- _Your objective_: Extract the full text on the production and reception of Short Circuit 2 word for word, leaving out the records that follow it.

- _Page extract_:
Segment Open
Principal photography of the film took place between September 13 and December 1987 in Toronto, Ontario, Canada. Despite the film taking place in an American metropolis, much of the shots throughout the film featured prominent downtown Toronto landmarks. Five robots were used for filming the "Johnny 5" character. Reported complications arose with their hydraulic and electrical systems due to rainy and cold weather during production. The film's budget was reportedly $15 million.

The movie was originally titled Short Circuit 2: More Input, as seen on much of the promotional material.

==Reception==
===Critical response===
Short Circuit 2 received mixed reviews. On Rotten Tomatoes, it has an approval rating of 43% based on reviews from 14 critics, with an average rating of 4.6/10. Audiences surveyed by CinemaScore gave it a grade A−.

Vincent Canby, writing in The New York Times, gave Short Circuit 2 a negative review. He wrote: "For anyone over the age of 6, the film is as much fun as wearing wet sneakers". Rita Kempley, for The Washington Post, gave it a mixed review (6/10) saying: "Short Circuit 2 is unabashedly mawkish and sophomoric, and the actors support the technology. But if you're a kid, or an adult with an Erector Set, you might just enjoy this summer-weight caper". Most of the positive reviews were accepting of the film's flaws. Variety added: "Mild and meek, Short Circuit 2 has an uncomplicated sweetness as a successful follow-up to the original robot kiddie comedy".

Siskel & Ebert, having disliked the first film, gave Short Circuit 2 "two thumbs up". Roger Ebert said the movie "will probably seem better the younger you are" but that it was "pleasant" and "entertaining". Gene Siskel called it "better than the original", said the dialogue made him "laugh out loud" and argued that "the movie works" because he "felt bad" when the robot was being attacked. A review in the Los Angeles Times noted that "Wilson and Maddock have improved considerably here. They're just as derivative and glib, but more thoughtful. Their construction is more deft, their dialogue is better, and they make Number Five come more alive."
Segment Closed
- _Records_:
Segment Open
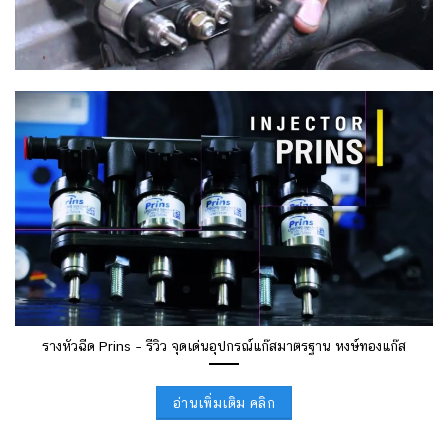
รางหัวฉีด Prins – รีวิว จุดเด่นอุปกรณ์แก๊สมาตรฐาน หงษ์ทองแก๊ส
อ่านเพิ่มเติม คลิก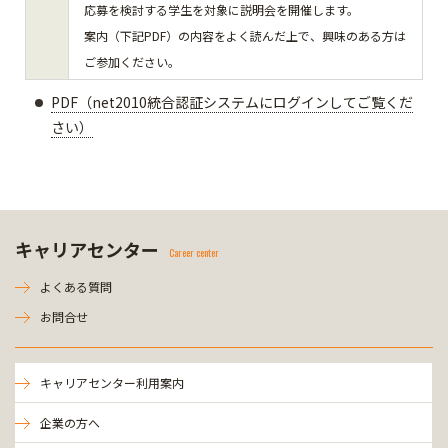
応募を検討する学生を対象に説明会を開催します。
案内（下記PDF）の内容をよく読んだ上で、興味のある方は
ご参加ください。
PDF（net2010統合認証システムにログインしてご覧くだ
さい）
キャリアセンター
Career center
よくある質問
お問合せ
キャリアセンター利用案内
企業の方へ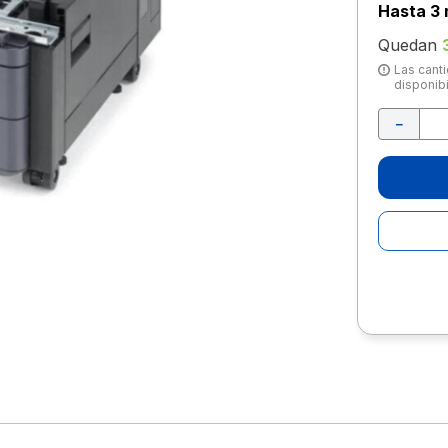
10
.
lapiz
Hasta
3 
Quedan
Las canti
disponibi
－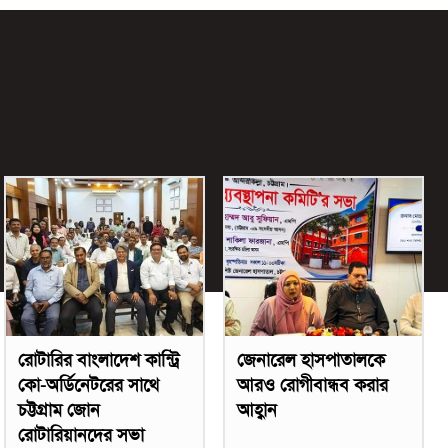
রোটারির বাংলাদেশ কান্ট্রি
জেনারেল হাসপাতালকে
কো-অর্ডিনেটরের সাথে
আরও রোগীবান্ধব করার
চট্টগ্রাম জোন
আহ্বান
রোটারিয়ানদের সভা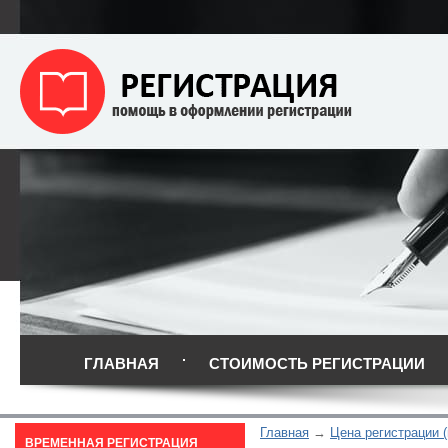
ГЛАВНАЯ
СТОИМОСТЬ РЕГИСТРАЦИИ
Главная
Цена регистрации (
ВРЕМЕННАЯ РЕГИСТРАЦИЯ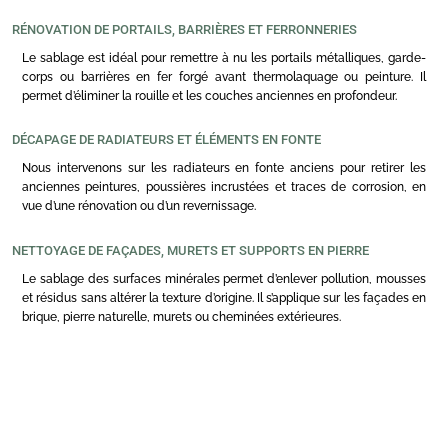
RÉNOVATION DE PORTAILS, BARRIÈRES ET FERRONNERIES
Le sablage est idéal pour remettre à nu les portails métalliques, garde-
corps ou barrières en fer forgé avant thermolaquage ou peinture. Il
permet d’éliminer la rouille et les couches anciennes en profondeur.
DÉCAPAGE DE RADIATEURS ET ÉLÉMENTS EN FONTE
Nous intervenons sur les radiateurs en fonte anciens pour retirer les
anciennes peintures, poussières incrustées et traces de corrosion, en
vue d’une rénovation ou d’un revernissage.
NETTOYAGE DE FAÇADES, MURETS ET SUPPORTS EN PIERRE
Le sablage des surfaces minérales permet d’enlever pollution, mousses
et résidus sans altérer la texture d’origine. Il s’applique sur les façades en
brique, pierre naturelle, murets ou cheminées extérieures.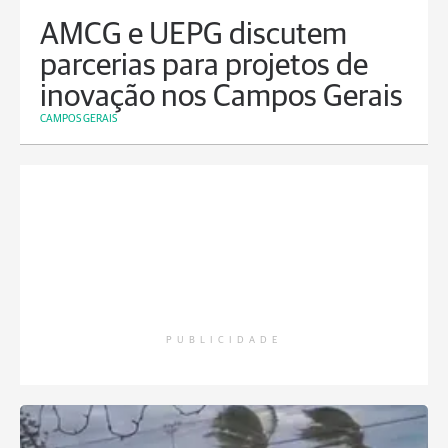
AMCG e UEPG discutem
parcerias para projetos de
inovação nos Campos Gerais
CAMPOS GERAIS
PUBLICIDADE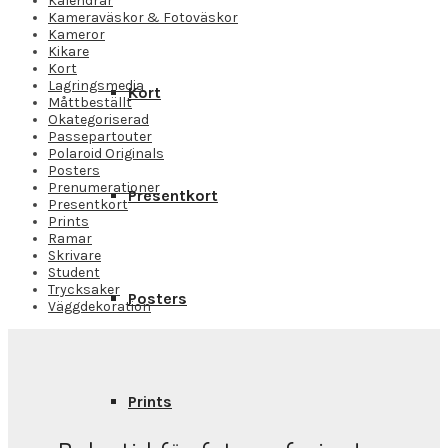
Kalendrar
Kameraväskor & Fotoväskor
Kameror
Kikare
Kort
Lagringsmedia
Kort
Måttbeställt
Okategoriserad
Passepartouter
Polaroid Originals
Posters
Prenumerationer
Presentkort
Presentkort
Prints
Ramar
Skrivare
Student
Trycksaker
Posters
Väggdekoration
Prints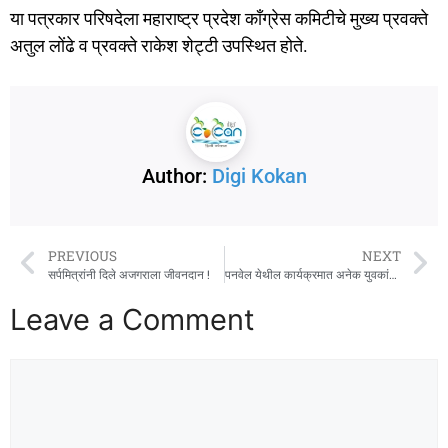
या पत्रकार परिषदेला महाराष्ट्र प्रदेश काँग्रेस कमिटीचे मुख्य प्रवक्ते
अतुल लोंढे व प्रवक्ते राकेश शेट्टी उपस्थित होते.
Author:
Digi Kokan
PREVIOUS
NEXT
सर्पमित्रांनी दिले अजगराला जीवनदान !
पनवेल येथील कार्यक्रमात अनेक युवकांचा मनसेमध्ये प्रवेश
Leave a Comment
Segment Closed
- _Solved problem_:
Principal photography of the film took place between September 13 and December 1987 in Toronto, Ontario, Canada. Despite the film taking place in an American metropolis, much of the shots throughout the film featured prominent downtown Toronto landmarks. Five robots were used for filming the "Johnny 5" character. Reported complications arose with their hydraulic and electrical systems due to rainy and cold weather during production. The film's budget was reportedly $15 million.

The movie was originally titled Short Circuit 2: More Input, as seen on much of the promotional material.

==Reception==
===Critical response===
Short Circuit 2 received mixed reviews. On Rotten Tomatoes, it has an approval rating of 43% based on reviews from 14 critics, with an average rating of 4.6/10. Audiences surveyed by CinemaScore gave it a grade A−.

Vincent Canby, writing in The New York Times, gave Short Circuit 2 a negative review. He wrote: "For anyone over the age of 6, the film is as much fun as wearing wet sneakers". Rita Kempley, for The Washington Post, gave it a mixed review (6/10) saying: "Short Circuit 2 is unabashedly mawkish and sophomoric, and the actors support the technology. But if you're a kid, or an adult with an Erector Set, you might just enjoy this summer-weight caper". Most of the positive reviews were accepting of the film's flaws. Variety added: "Mild and meek, Short Circuit 2 has an uncomplicated sweetness as a successful follow-up to the original robot kiddie comedy".

Siskel & Ebert, having disliked the first film, gave Short Circuit 2 "two thumbs up". Roger Ebert said the movie "will probably seem better the younger you are" but that it was "pleasant" and "entertaining". Gene Siskel called it "better than the original", said the dialogue made him "laugh out loud" and argued that "the movie works" because he "felt bad" when the robot was being attacked. A review in the Los Angeles Times noted that "Wilson and Maddock have improved considerably here. They're just as derivative and glib, but more thoughtful. Their construction is more deft, their dialogue is better, and they make Number Five come more alive."